WHAT IS BEING ASKED: From the listing below, give again exactly the lines from the line with "ensure every bride" to the line with "VI Competition", ends included, without any pictures.
>>>
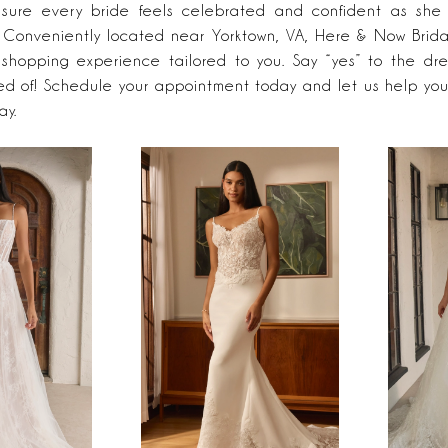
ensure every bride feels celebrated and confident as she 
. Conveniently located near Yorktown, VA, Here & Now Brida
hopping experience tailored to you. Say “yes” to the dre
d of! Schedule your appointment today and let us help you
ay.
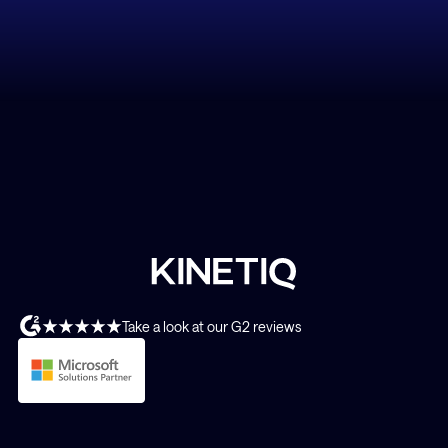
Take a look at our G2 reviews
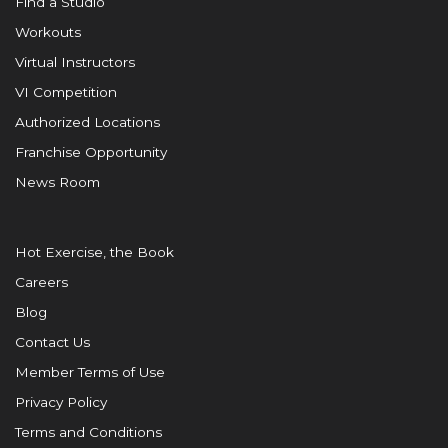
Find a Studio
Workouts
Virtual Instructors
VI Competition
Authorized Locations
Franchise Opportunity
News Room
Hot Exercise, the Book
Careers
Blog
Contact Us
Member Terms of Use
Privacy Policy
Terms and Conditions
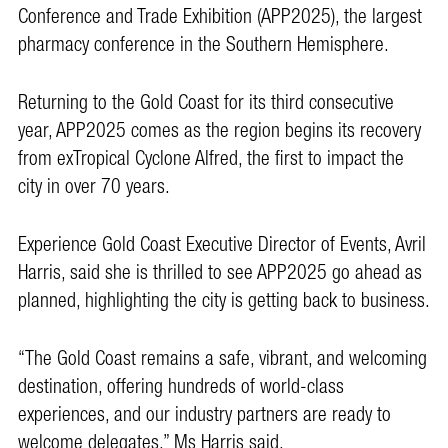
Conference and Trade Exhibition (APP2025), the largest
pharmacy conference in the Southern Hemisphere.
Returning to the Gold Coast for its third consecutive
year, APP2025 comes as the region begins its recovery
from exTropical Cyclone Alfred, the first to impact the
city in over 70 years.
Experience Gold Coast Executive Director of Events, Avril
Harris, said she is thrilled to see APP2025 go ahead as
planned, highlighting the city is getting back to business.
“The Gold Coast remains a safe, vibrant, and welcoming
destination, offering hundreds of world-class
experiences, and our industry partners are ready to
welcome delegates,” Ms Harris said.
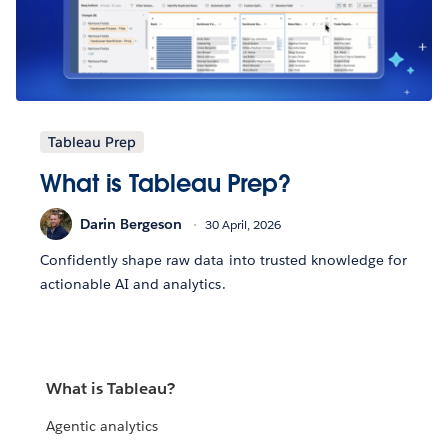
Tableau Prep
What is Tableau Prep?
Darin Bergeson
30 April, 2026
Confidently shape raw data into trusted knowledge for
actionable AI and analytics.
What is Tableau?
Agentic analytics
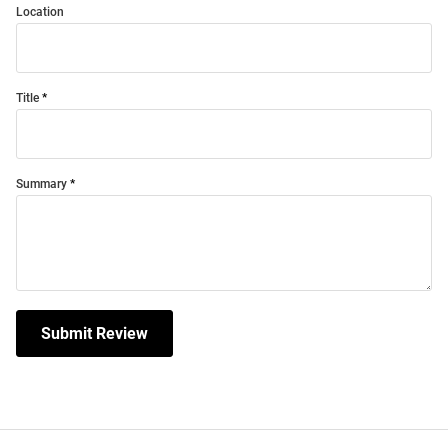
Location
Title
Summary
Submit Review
<<<
>>>
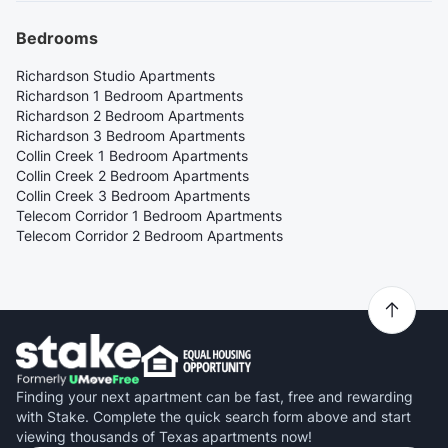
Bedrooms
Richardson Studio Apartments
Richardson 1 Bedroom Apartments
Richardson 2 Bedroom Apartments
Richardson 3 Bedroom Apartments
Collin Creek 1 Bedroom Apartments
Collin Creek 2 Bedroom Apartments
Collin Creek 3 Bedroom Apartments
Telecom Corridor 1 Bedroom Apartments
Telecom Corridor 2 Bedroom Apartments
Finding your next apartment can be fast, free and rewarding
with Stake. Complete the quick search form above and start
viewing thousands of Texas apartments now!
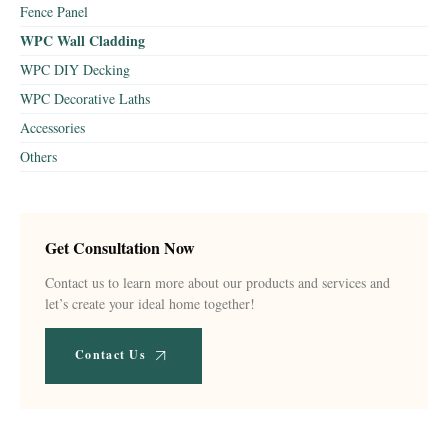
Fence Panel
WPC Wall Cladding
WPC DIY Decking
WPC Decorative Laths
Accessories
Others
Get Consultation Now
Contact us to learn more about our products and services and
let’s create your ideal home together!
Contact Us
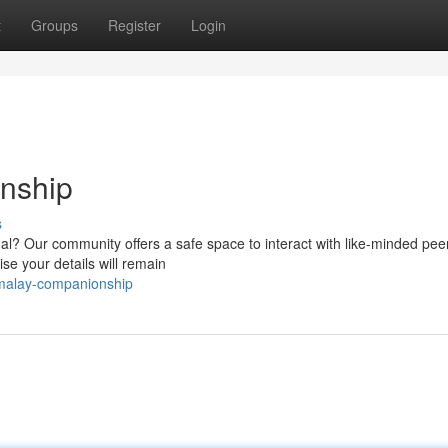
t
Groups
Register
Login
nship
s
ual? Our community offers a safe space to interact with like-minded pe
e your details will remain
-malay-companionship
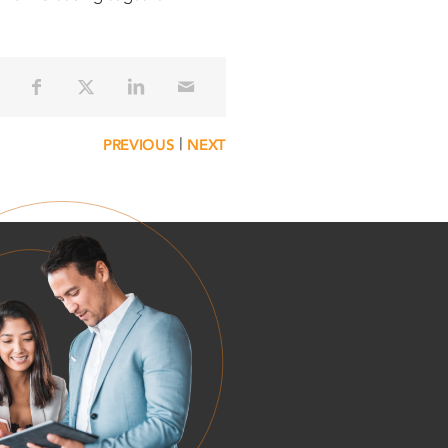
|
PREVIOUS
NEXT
<<<
>>>
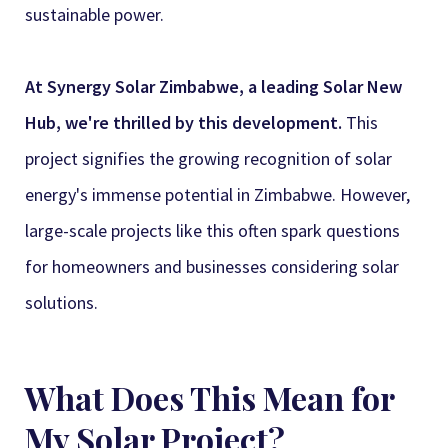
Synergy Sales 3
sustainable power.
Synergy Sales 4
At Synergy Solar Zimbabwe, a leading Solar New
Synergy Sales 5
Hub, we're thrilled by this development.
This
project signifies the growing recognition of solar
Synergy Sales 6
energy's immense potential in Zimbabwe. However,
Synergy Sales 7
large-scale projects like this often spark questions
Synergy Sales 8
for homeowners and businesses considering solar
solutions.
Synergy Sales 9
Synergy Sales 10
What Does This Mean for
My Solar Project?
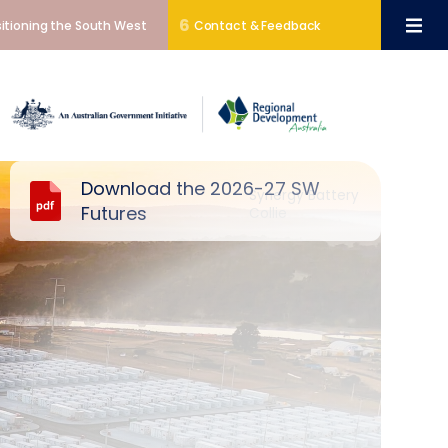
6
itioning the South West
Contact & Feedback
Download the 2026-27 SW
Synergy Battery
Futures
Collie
<<<
RESPONSE FOR THIS EXERCISE:
ensure every bride feels celebrated and confident as she 
. Conveniently located near Yorktown, VA, Here & Now Brida
hopping experience tailored to you. Say “yes” to the dre
d of! Schedule your appointment today and let us help you
ay.
Take a look at our G2 reviews
Find a Studio
Workouts
Virtual Instructors
VI Competition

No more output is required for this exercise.